National Curriculum Key stage 2
Pupils continue to develop a chronologically secure knowledge and understanding of British, local and world history, establishing clear narratives within and across the periods they study. They note connections, contrasts and trends over time and develop the appropriate use of historical terms. They regularly address and sometimes devise historically valid questions about change, cause, similarity and difference, and significance. They construct informed responses that involve thoughtful selection and organisation of relevant historical information.
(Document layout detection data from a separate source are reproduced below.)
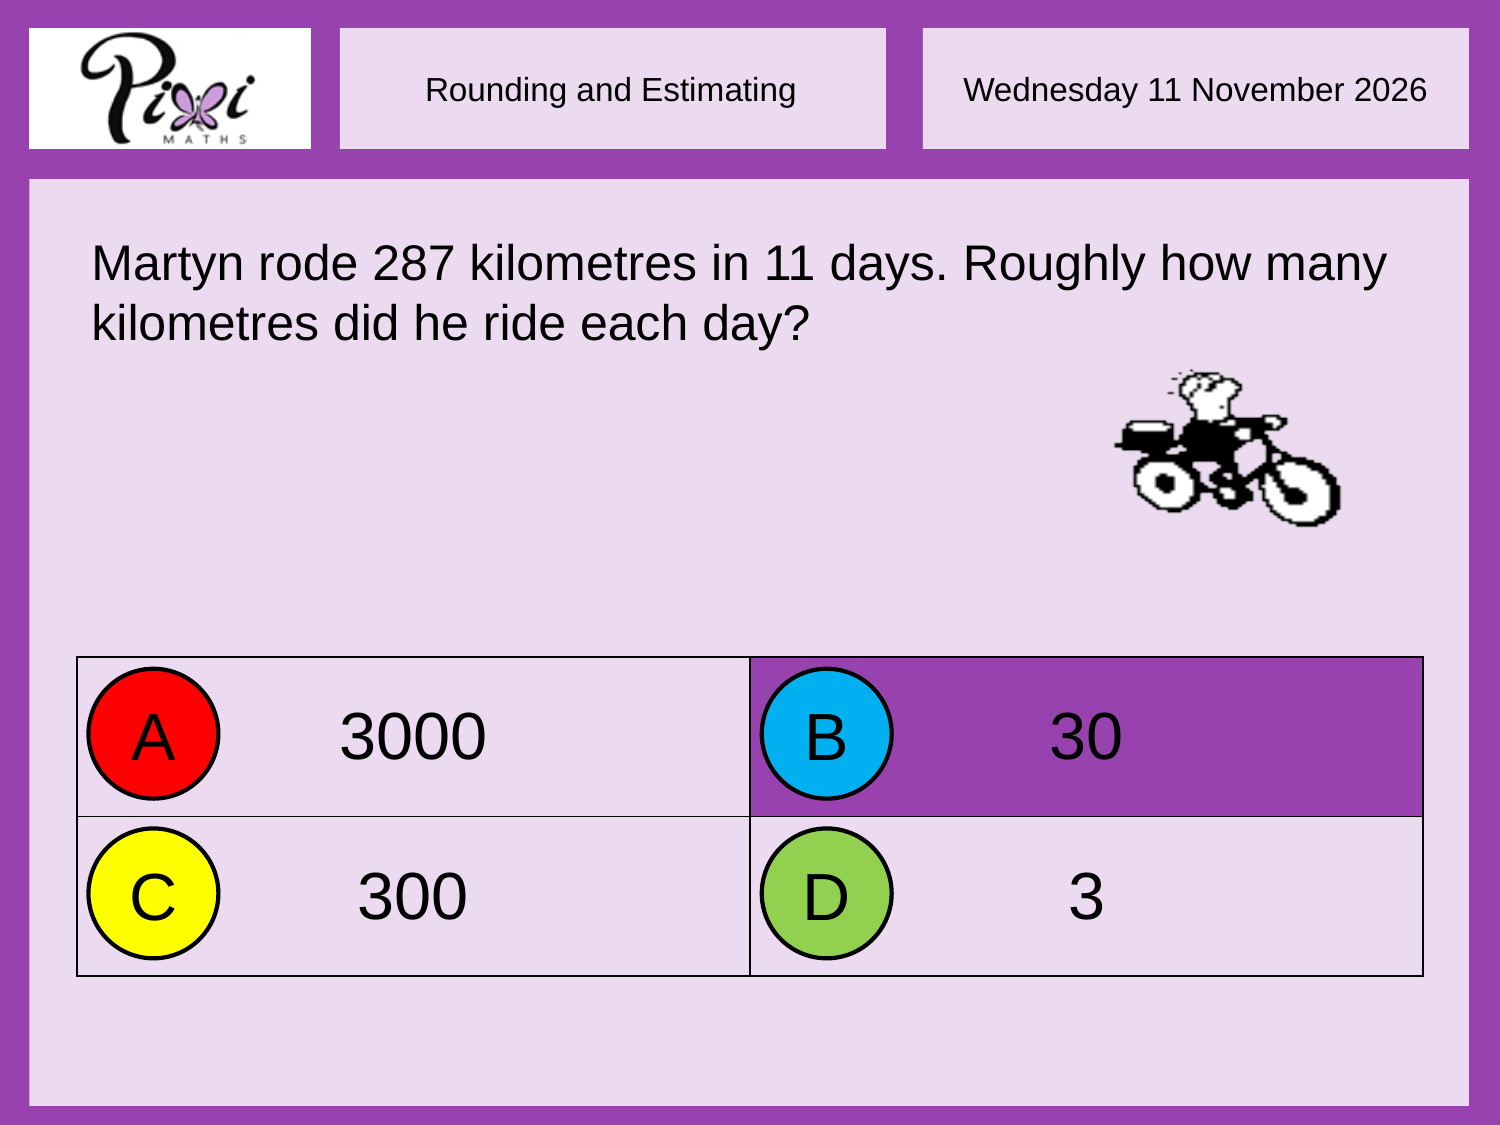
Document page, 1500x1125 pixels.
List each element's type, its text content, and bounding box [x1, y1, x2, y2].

text_box D [759, 826, 894, 961]
table_header 3000 [78, 658, 749, 816]
text_box B [759, 666, 894, 801]
table_header 30 [751, 658, 1422, 816]
text_box Martyn rode 287 kilometres in 11 days. Roughly how many kilometres did he ride each day? [76, 222, 1424, 358]
text_box C [86, 826, 221, 961]
table_cell 3 [751, 817, 1422, 975]
picture [0, 0, 1500, 1125]
table_cell 300 [78, 817, 749, 975]
text_box A [86, 666, 221, 801]
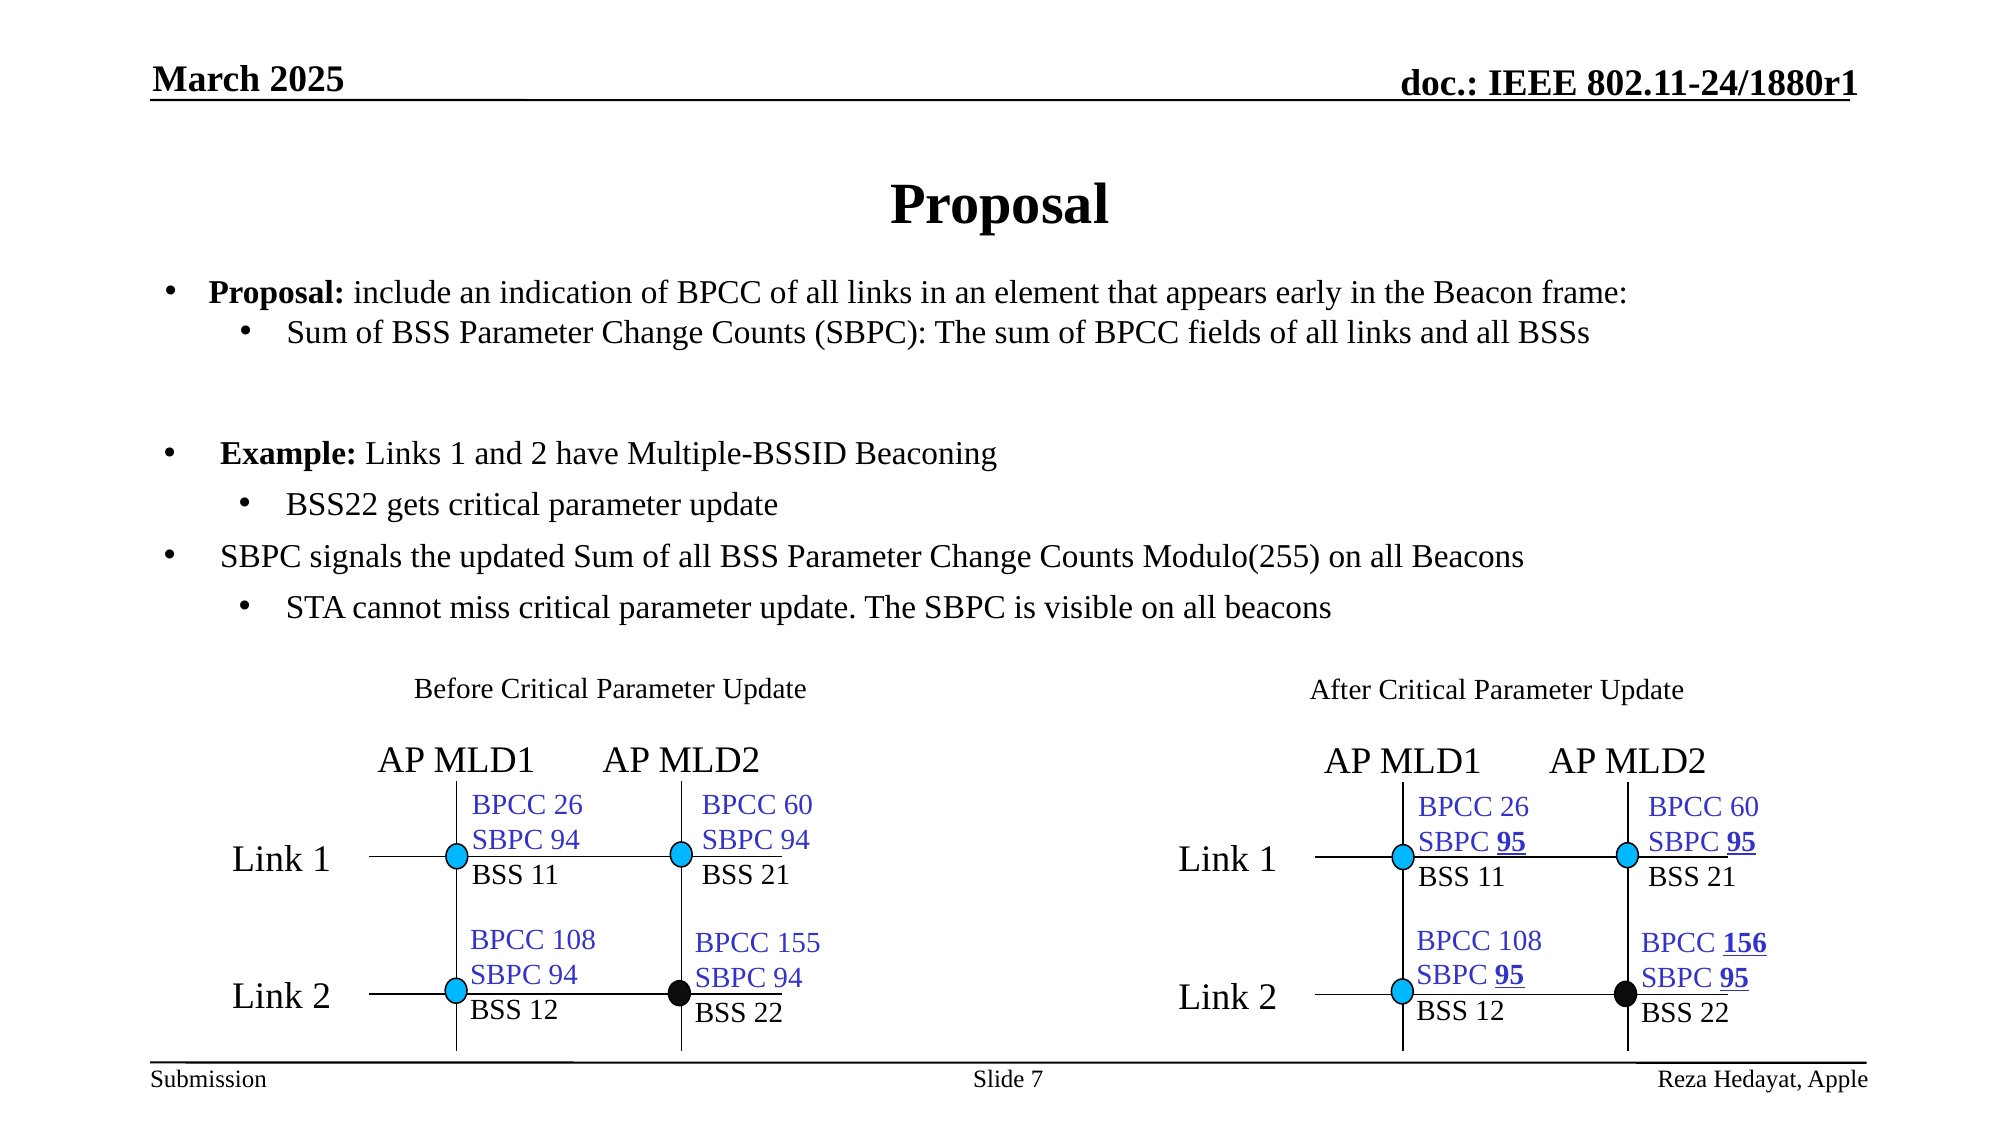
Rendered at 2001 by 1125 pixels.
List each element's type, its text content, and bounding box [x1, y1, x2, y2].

list Example: Links 1 and 2 have Multiple-BSSID Beaconing BSS22 gets critical parameter update SBPC signals the updated Sum of all BSS Parameter Change Counts Modulo(255) on all Beacons STA cannot miss critical parameter update. The SBPC is visible on all beacons [148, 423, 1849, 659]
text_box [216, 662, 1784, 1052]
footer Reza Hedayat, Apple [1171, 1061, 1869, 1093]
title Proposal [149, 112, 1850, 288]
text_box Proposal: include an indication of BPCC of all links in an element that appears early in the Beacon frame: Sum of BSS Parameter Change Counts (SBPC): The sum of BPCC fields of all links and all BSSs [150, 262, 1850, 357]
slide_number Slide 7 [950, 1063, 1067, 1123]
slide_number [152, 54, 563, 100]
They should understand how our knowledge of the past is constructed from a range of sources.
Pupils should be taught about:
- Changes in Britain from the Stone Age to the Iron Age
- The Roman Empire and its impact on Britain
- Britain’s settlement by Anglo-Saxons
- The Viking and Anglo-Saxon struggle for the Kingdom of England to the time of Edward the Confessor
- A local history study
- A study of an aspect or theme in British history that extends pupils’ chronological knowledge beyond 1066
- The achievements of the earliest civilizations – an overview of where and when the first civilizations appeared and a depth study of one of the following: Ancient Sumer; The Indus Valley; Ancient Egypt; The Shang Dynasty of Ancient China
- Ancient Greece – a study of Greek life and achievements and their influence on the western world
- A non-European society that provides contrasts with British history – one study chosen from: early Islamic civilization, including a study of Baghdad c. AD 900; Mayan civilization c. AD 900; Benin (West Africa) c. AD 900-1300.
- Pupils will know more, remember more and understand more about History.
- Pupils will understand and use the key skills of chronological understanding, knowledge and understanding of events in the past, historical interpretation, historical enquiry and organisation and communication.
- The large majority of pupils will achieve age related expectations in History.
- As historians, pupils will learn lessons from history to influence the decisions they make in their lives in the future.
At Oasis Academy Putney, we use formative assessment to determine children’s understanding and inform teachers planning. History skill progression documents support this. History is monitored throughout all year groups using a variety of strategies such as subject leader learning walks, topic book scrutinies and pupil interviews.